Assignment:
Give again, unchanged, the line that contains "असदुद्दीन ओवैसी करेंगे बहराइच से चुनावी" together with every line that follows it until the entries end.

++++ Material to process ++++

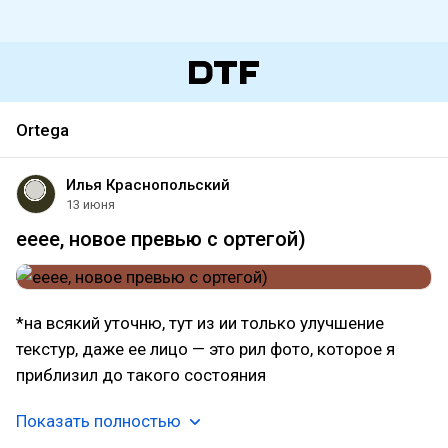
Ortega
Илья Краснопольский
13 июня
ееее, новое превью с ортегой)
*на всякий уточню, тут из ии только улучшение
текстур, даже ее лицо — это рил фото, которое я
приблизил до такого состояния
Показать полностью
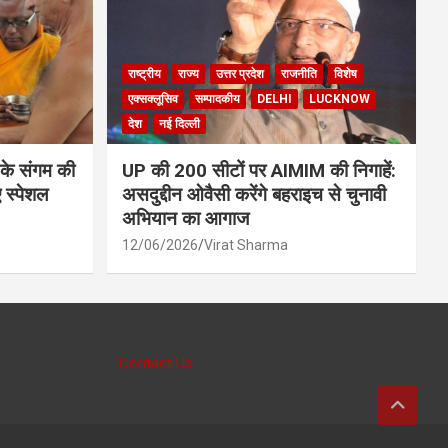
राष्ट्रीय
राज्य
उत्तर प्रदेश
राजनीति
विशेष
एक्सक्लूसिव
सम्पादकीय
DELHI
LUCKNOW
देश
नई दिल्ली
 के संगम की
UP की 200 सीटों पर AIMIM की निगाहें:
 स्पेशल
असदुद्दीन ओवैसी करेंगे बहराइच से चुनावी
अभियान का आगाज
12/06/2026
Virat Sharma
Contact Us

++++

Expected answer:
असदुद्दीन ओवैसी करेंगे बहराइच से चुनावी
अभियान का आगाज
12/06/2026
Virat Sharma
Contact Us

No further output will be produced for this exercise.